An accurate and efficient numerical calculation of detonation waves in multidimensional supernova simulations using a burning limiter and adaptive quasi-statistical equilibrium

TL;DR

This paper introduces a novel numerical scheme for supernova simulations that accurately resolves thermonuclear detonation waves by combining a burning limiter with adaptive quasi-statistical equilibrium, significantly improving computational efficiency.

Contribution

The authors develop a new numerical method that accurately captures detonation wave structures and their deviations from NSE in multidimensional supernova models.

Findings

Reproduces thermodynamic trajectories with better than 1% accuracy at typical resolutions.

Accelerates calculations by orders of magnitude compared to traditional methods.

Maintains errors within a few percent for unresolved scales.

Abstract

Resolving the small length-scale of thermonuclear detonation waves (TNDWs) in supernovae is currently not possible in multidimensional full-star simulations. Additionally, multidimensional simulations usually use small, oversimplistic reaction networks and adopt an ad hoc transition criterion to nuclear statistical equilibrium (NSE). The errors due to the applied approximations are not well understood. We present here a new accurate and efficient numerical scheme that accelerates the calculations by orders of magnitudes and allows the structure of TNDWs to be resolved. The numerical scheme has two important ingredients: (1) a burning limiter that broadens the width of the TNDW while accurately preserving its internal structure, and (2) an adaptive separation of isotopes into groups that are in nuclear statistical quasi-equilibrium, which resolves the time-consuming burning calculation of reactions that are nearly balanced out. Burning is calculated in situ employing the required large networks without the use of post-processing or pre-describing the conditions behind the TNDW. In particular, the approach to and deviation from NSE are calculated self-consistently. The scheme can be easily implemented in multidimensional codes.

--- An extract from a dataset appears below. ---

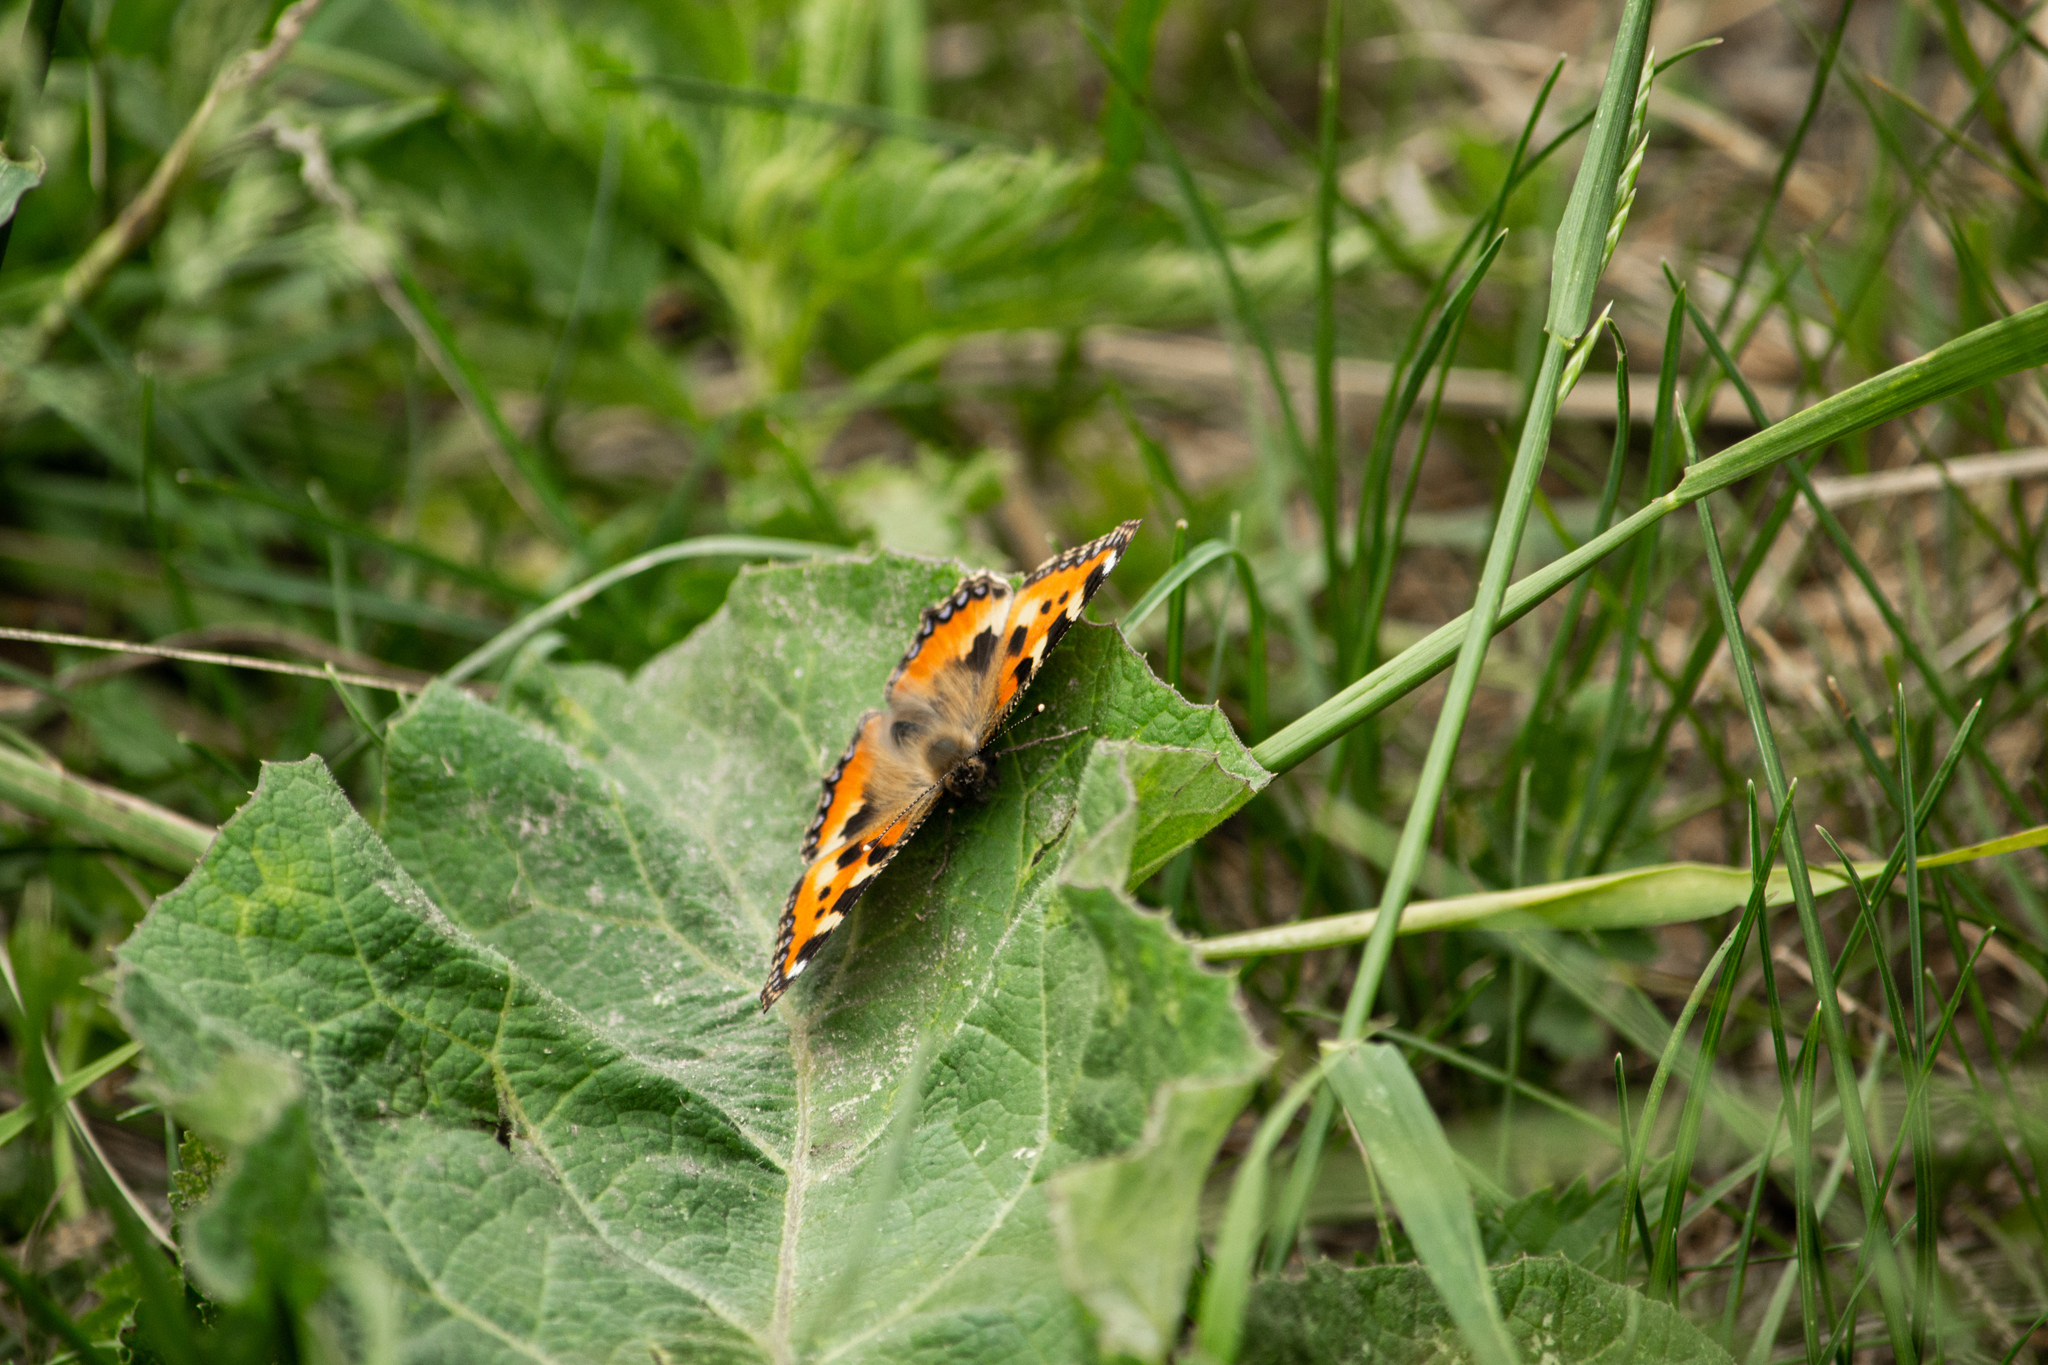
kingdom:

We test our scheme against accurate solutions of the structure of TNDWs and against homogeneous expansion from NSE. We show that with resolutions that are typical for multidimensional full-star simulations, we reproduce the accurate thermodynamic trajectory (density, temperature, etc.) to an accuracy that is better than a percent for the resolved scales (where the burning limiter is not applied), while keeping the error for unresolved scales (broadened by the burning limiter) within a few percent.